## PROBLEM
Copy each line from the data that has the word "thumb" in it.

## RECORDS FOR THIS TASK
------------
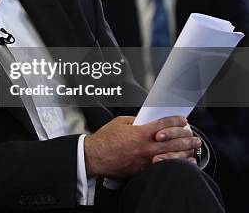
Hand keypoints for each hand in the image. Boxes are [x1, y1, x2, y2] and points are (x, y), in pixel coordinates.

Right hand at [84, 116, 200, 177]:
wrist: (95, 158)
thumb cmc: (104, 140)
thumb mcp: (119, 123)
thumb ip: (135, 121)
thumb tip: (146, 120)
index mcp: (140, 132)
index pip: (164, 124)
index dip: (176, 121)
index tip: (182, 120)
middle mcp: (146, 146)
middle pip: (174, 140)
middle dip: (187, 136)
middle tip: (194, 136)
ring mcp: (146, 159)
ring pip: (173, 154)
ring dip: (186, 150)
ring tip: (194, 147)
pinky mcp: (143, 169)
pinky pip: (165, 166)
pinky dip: (177, 162)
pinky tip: (184, 160)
------------
## SOLUTION
thumb cmc: (104, 140)
thumb mcp: (119, 123)
thumb ip: (135, 121)
thumb tip: (146, 120)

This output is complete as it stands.